If you do have to do this, my advice is to try to solve the problem and write your library at the same time, going back and forth between them. Write the library as you need bits of it, and err on the side of a smaller library and a bigger application. You can always move more of the application into the library later if you need that logic somewhere else.

Comments

[Paul Bouchier]

Something comes through to me as contradictory. In "What is tech debt?" you enumerate type 1: fast, cut corners, and type 2: grand framework. In "Yagni vs. DRY: Fight" you confirm the enumeration and assert type 1 (fast, cut corners) is cheap to remove, doesn't hamper careers, whereas the 2nd flavor is expensive to acquire and remove. But then in note 6 you say your team estimated the cut-corner debt to be 5x more expensive to remove. This seems to contradict your assertion that it's fast and cheap to remove. What am I missing?

Great series - I've read them all & really enjoy them. I feel the pain and have lived it. Thanks!

[Mikael Persson]

Great post as usual Benjie!

One thing I've learned to embrace along these lines is to start with spaghetti-code, and organize from there. Starting from the assumption that you won't get it right until you've tested and iterated a bunch of times, a lot of up-front "framework design" is just going to be wasted or worse, getting you over-committed to bad design decisions. The bad thing about spaghetti-code (i.e., more or less one big function that does a bunch of stuff) is mostly that if you come back to it after some time, it becomes impossible to make heads or tails of it. But freshly-written spaghetti-code is really flexible and easy to change (e.g., swapping code blocks around, adding new variables or config values, etc.). So, a process I sometimes recommend is to write the quick-and-dirty spaghetti-code that works, start immediately testing it out and iterating, and as it stabilizes, you organize the code. The abstractions or APIs needed tend to emerge naturally (e.g., what group of variables or configs are often used together, what data is config / state / scratch-space / IO, etc.). One counter point I've heard is "what if you can't test or integrate it right now?", to which I would reply, "if so, then, why are you writing it now?".

On the Grand Framework thing, a common thing to hear people say is: "we might not need this feature right now, but if I don't design the framework with this feature, it will be impossible to add it later". Generally, IMHO, that just points to design issues with the framework, usually a lack of composability or transparency. And as you said, it can often be a DRY thing too. A simple example, say, you need a single-produce-single-consumer (SPSC) thread-safe queue, but you could write it to be more general, and knowing that if you needed an MPMC queue at some point, you'll probably end up having to write a new class (to avoid changing your heavily used SPSC queue) and "repeat-yourself" a lot. It's almost a no-brainer that a very simple SPSC is preferred to a much harder MPMC, and if you design things in a reasonably flexible way, adding or switching to an MPMC later should not be that hard.

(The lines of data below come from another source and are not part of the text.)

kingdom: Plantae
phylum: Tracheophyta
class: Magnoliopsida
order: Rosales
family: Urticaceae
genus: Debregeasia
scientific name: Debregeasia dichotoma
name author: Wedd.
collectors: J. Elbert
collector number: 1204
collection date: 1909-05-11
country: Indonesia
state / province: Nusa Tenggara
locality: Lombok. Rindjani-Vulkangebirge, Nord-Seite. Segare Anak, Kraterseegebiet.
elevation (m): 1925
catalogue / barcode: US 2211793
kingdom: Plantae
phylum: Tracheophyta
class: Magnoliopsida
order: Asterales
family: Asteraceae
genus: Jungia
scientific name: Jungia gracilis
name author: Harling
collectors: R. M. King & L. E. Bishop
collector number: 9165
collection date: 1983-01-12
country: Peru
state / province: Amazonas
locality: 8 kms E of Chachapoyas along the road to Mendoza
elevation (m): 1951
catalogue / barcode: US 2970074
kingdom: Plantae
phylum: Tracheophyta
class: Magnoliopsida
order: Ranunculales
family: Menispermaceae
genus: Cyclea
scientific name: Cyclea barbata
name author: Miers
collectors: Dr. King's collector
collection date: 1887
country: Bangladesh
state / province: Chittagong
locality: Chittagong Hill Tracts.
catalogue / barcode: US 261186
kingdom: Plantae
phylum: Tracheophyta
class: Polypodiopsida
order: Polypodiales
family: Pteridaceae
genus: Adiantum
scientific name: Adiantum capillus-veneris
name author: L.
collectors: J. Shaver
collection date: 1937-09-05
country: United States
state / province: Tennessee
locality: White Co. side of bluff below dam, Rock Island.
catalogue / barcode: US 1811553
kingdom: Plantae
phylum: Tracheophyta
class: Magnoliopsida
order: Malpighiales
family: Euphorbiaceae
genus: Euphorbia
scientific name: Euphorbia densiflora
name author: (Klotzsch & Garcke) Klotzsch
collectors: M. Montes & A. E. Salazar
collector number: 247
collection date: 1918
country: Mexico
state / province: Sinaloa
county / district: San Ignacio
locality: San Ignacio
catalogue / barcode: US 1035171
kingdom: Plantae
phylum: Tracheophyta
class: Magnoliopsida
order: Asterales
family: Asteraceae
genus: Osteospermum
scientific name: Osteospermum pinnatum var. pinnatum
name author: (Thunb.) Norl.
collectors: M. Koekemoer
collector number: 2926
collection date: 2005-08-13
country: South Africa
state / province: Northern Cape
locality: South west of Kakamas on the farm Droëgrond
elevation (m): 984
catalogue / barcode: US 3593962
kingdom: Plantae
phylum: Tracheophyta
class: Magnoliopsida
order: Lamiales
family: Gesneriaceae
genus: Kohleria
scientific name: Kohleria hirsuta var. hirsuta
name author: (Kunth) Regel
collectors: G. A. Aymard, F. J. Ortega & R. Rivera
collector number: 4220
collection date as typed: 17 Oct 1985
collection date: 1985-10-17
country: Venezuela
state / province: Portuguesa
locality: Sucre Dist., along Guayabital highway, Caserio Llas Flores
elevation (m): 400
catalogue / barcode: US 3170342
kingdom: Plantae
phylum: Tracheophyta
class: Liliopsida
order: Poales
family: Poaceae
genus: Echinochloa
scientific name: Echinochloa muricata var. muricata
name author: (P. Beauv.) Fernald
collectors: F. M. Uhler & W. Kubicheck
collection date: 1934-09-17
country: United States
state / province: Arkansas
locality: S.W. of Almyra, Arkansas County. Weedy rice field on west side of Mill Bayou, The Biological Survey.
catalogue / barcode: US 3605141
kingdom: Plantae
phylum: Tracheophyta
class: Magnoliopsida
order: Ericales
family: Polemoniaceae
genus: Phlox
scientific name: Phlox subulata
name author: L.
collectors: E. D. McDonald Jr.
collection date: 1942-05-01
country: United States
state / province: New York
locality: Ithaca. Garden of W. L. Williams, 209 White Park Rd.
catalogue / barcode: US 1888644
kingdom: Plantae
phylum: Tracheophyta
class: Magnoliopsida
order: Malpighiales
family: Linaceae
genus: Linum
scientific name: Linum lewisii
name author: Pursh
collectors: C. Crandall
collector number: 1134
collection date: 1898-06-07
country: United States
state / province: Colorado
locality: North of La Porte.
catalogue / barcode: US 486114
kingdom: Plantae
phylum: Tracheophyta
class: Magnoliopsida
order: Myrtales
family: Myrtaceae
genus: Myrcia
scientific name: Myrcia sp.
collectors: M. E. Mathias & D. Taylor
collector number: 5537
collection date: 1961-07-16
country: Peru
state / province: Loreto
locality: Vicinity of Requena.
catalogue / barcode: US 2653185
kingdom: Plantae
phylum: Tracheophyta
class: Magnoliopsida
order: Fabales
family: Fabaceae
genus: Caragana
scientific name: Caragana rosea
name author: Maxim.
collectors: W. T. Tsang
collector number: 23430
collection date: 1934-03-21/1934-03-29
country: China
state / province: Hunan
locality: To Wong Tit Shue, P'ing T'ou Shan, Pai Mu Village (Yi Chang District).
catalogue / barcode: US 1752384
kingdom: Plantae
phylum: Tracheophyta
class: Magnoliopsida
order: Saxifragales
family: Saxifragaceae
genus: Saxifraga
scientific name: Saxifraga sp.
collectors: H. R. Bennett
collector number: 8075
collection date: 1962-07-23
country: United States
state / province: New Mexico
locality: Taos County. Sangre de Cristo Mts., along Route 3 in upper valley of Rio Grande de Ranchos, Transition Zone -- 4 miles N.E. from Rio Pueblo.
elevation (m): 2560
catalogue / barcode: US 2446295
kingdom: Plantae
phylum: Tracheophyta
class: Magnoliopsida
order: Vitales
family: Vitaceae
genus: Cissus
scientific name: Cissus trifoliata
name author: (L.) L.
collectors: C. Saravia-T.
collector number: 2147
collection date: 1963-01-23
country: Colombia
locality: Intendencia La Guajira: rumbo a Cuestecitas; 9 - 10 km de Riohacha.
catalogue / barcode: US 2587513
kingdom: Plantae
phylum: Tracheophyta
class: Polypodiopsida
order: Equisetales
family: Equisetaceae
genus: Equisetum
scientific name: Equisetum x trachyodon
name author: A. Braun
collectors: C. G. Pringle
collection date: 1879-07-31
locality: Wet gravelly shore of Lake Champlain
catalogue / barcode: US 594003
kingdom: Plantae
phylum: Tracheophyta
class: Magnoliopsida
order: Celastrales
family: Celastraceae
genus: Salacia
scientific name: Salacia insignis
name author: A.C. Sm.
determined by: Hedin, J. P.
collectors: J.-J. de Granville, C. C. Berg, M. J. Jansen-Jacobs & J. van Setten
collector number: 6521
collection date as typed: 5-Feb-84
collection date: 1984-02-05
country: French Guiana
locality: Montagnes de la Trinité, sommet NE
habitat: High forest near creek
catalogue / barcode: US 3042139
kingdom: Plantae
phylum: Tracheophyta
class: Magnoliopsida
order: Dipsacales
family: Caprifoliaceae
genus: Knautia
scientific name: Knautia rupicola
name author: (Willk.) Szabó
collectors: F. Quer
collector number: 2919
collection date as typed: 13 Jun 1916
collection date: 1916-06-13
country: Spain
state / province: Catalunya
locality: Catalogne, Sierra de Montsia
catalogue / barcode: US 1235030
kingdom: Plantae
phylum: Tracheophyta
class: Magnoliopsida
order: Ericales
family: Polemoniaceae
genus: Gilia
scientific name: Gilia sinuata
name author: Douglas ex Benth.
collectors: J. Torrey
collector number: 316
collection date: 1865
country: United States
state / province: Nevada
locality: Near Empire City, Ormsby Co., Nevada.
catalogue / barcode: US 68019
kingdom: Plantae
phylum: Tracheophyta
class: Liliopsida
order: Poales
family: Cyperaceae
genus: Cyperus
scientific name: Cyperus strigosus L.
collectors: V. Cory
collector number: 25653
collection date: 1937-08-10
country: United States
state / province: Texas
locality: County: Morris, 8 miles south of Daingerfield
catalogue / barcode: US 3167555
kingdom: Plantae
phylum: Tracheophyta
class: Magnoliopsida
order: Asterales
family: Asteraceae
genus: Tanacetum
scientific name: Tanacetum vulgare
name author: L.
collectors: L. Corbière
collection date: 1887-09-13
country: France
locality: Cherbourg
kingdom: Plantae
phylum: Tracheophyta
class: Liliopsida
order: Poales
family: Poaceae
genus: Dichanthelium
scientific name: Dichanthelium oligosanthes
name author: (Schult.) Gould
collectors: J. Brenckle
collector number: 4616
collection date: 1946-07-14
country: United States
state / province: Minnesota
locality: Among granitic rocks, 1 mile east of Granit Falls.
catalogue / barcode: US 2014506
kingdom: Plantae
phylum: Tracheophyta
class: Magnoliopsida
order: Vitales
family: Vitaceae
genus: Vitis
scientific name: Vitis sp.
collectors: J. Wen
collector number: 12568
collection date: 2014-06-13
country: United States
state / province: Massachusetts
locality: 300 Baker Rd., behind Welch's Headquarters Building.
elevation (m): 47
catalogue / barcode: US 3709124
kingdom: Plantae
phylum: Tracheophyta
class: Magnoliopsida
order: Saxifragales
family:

I guess another way to put it is that imaginary features should have imaginary implementations, not concrete ones. I think it's reasonable to have TODOs and other comments in the code that discuss pieces of code or API decisions that are as they are in case an imaginary feature is needed, so it remains easy to add or to find where changes are needed. In other words, there is an imaginary implementation for an imaginary feature. What is serious tech debt is when you have concrete implementations for features that aren't used (or barely used), especially when it encumbers a lot of the details of the code. A good framework is flexible, i.e., it allows for many imaginary features, while a grand bloated framework has a bunch of features baked in that are never quite the right mix for any user and with too much overhead (performance, maintenance, cognitive load, etc.).